How Could Flash Loan Attacks Affect the DeFi World?
Flash loan attacks clearly unfold the loopholes in the DeFi and blockchain world, raising doubts among users and developers and pointing out the need for improvements in this increasingly popular innovation. Vulnerabilities in DeFi obviously don’t need just a quick fix, but a sustainable solution and mechanism. Additionally, not all of the DeFi platforms had incidents of flash loan attacks. Why attackers chose to attack a particular platform and use certain cryptos is still unknown. So, does this indicate that some platforms are better than others? It’s a question that needs to be investigated.
It’s also important to note that flash loan attacks can also impact the value of tokens or cryptos used in the attacks as a large amount of different currencies are being borrowed and returned in such a short window of time. As with the PancakeBunny attack, the value of its BUNNY token dropped more than 95% of its previous value after being exploited by flash loan attackers.
Are Flash Loans Here to Stay?
The most likely answer is yes. Sure, flash loans have unlocked ways to take advantage of DeFi vulnerabilities to a whole new level and caused problems in the DeFi space. But this doesn’t completely trash out the benefits and convenience it can give us, especially when it’s only been a year since it entered the market. It’s still early in its development and there are a lot of improvements to be made.
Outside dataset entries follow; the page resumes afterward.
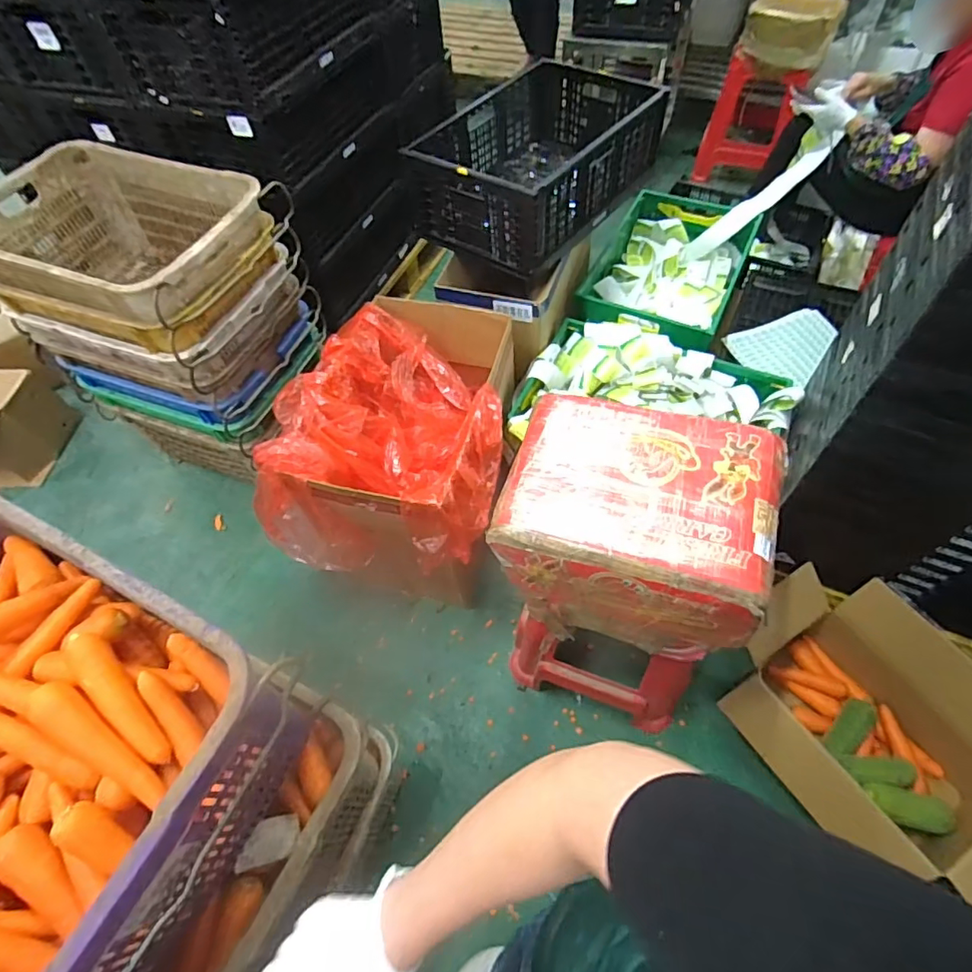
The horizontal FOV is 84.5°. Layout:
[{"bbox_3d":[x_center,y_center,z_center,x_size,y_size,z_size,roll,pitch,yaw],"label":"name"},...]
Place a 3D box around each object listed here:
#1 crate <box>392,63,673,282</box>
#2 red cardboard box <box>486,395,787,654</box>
[{"bbox_3d":[0.130,-0.843,1.392,0.430,0.205,0.606,38,67,25],"label":"crate"},{"bbox_3d":[0.242,0.062,0.913,0.385,0.240,0.308,14,59,13],"label":"red cardboard box"}]

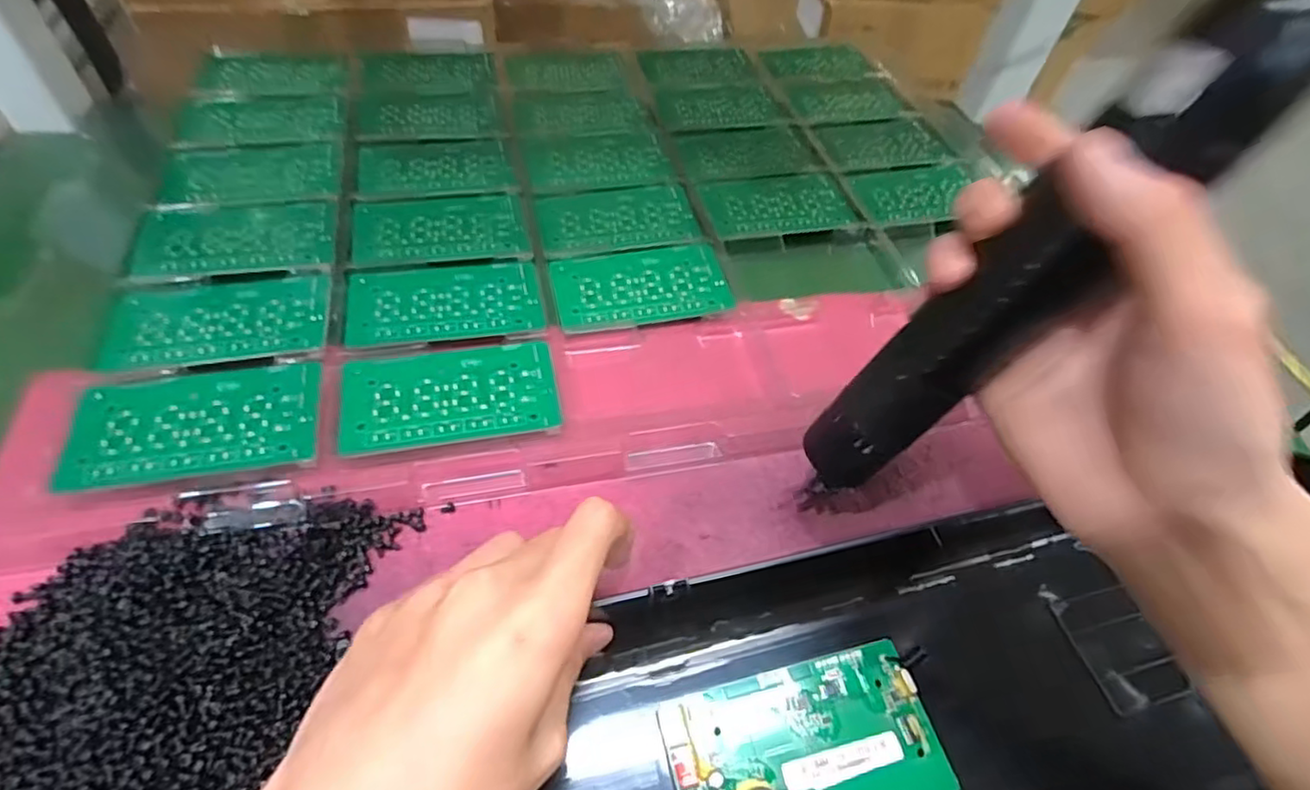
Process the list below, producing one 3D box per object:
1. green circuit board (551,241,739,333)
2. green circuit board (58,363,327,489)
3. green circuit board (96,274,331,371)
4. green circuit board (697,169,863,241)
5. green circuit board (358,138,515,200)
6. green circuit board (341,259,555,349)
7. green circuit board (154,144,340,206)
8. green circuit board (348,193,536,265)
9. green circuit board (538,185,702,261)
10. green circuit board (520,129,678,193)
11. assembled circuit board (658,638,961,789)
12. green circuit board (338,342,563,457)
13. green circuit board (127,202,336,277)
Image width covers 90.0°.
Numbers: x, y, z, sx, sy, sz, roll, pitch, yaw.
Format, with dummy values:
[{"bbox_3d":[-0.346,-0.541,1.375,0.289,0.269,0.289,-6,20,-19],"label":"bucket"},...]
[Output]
[{"bbox_3d":[-0.009,-0.070,0.408,0.107,0.006,0.063,-11,56,-14],"label":"green circuit board"},{"bbox_3d":[-0.216,0.013,0.311,0.103,0.005,0.058,-7,56,-14],"label":"green circuit board"},{"bbox_3d":[-0.234,-0.040,0.352,0.106,0.004,0.062,-6,55,-11],"label":"green circuit board"},{"bbox_3d":[0.089,-0.139,0.474,0.110,0.006,0.063,-12,56,-15],"label":"green circuit board"},{"bbox_3d":[-0.154,-0.161,0.464,0.102,0.004,0.064,-8,54,-15],"label":"green circuit board"},{"bbox_3d":[-0.120,-0.054,0.378,0.105,0.004,0.060,-7,53,-14],"label":"green circuit board"},{"bbox_3d":[-0.264,-0.145,0.431,0.097,0.004,0.060,-10,56,-18],"label":"green circuit board"},{"bbox_3d":[-0.138,-0.108,0.422,0.104,0.004,0.068,-9,53,-16],"label":"green circuit board"},{"bbox_3d":[-0.025,-0.120,0.447,0.106,0.004,0.063,-10,55,-14],"label":"green circuit board"},{"bbox_3d":[-0.041,-0.176,0.486,0.106,0.004,0.062,-9,55,-13],"label":"green circuit board"},{"bbox_3d":[0.060,0.138,0.257,0.106,0.011,0.060,-9,55,-13],"label":"assembled circuit board"},{"bbox_3d":[-0.105,-0.001,0.338,0.105,0.004,0.058,-7,55,-12],"label":"green circuit board"},{"bbox_3d":[-0.250,-0.094,0.393,0.105,0.005,0.063,-10,55,-14],"label":"green circuit board"}]

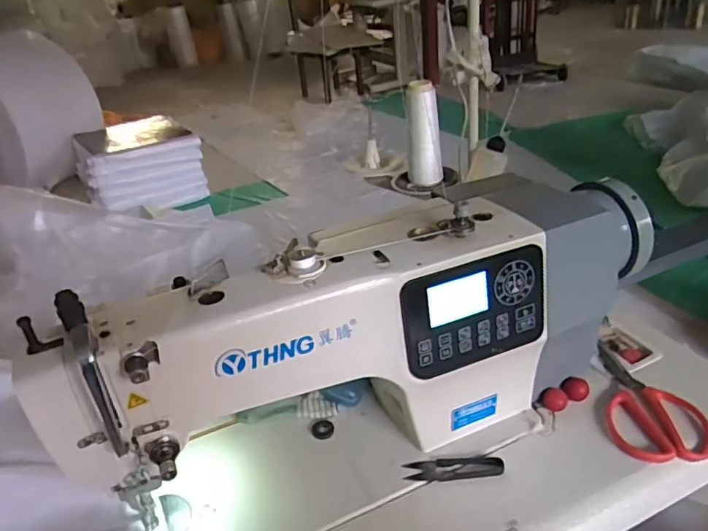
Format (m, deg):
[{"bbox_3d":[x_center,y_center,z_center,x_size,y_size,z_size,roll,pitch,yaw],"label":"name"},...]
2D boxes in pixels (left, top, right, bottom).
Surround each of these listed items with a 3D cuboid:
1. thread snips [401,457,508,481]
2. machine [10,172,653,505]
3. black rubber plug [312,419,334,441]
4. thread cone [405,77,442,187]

The good news is that actions have already been taken by some platforms like OpenZeppelin to detect smart contract exploits and there are other hopeful solutions to prevent flash loan attacks and eliminate loopholes in DeFi. The most important solution is for all DeFi protocols to have their codes for smart contracts audited. Another of the proposed solutions is to use decentralized pricing oracles such as Chainlink which uses multiple nodes to transfer data and is less vulnerable to manipulation. Another possible solution is to carefully design flash loans in a way that makes the transaction go through two blocks. Though this is still questionable as it could lead to more attacks and would affect DeFi protocols if not designed properly.
It’s quite positive that most challenges, if not all, with flash loans will be solved in the years to come. As flash loans become more accessible to the public and people can take advantage of it in an unharmful way, we should see flash loans be more widely used in the DeFi space and who knows, maybe it will even be implemented in traditional centralized finance!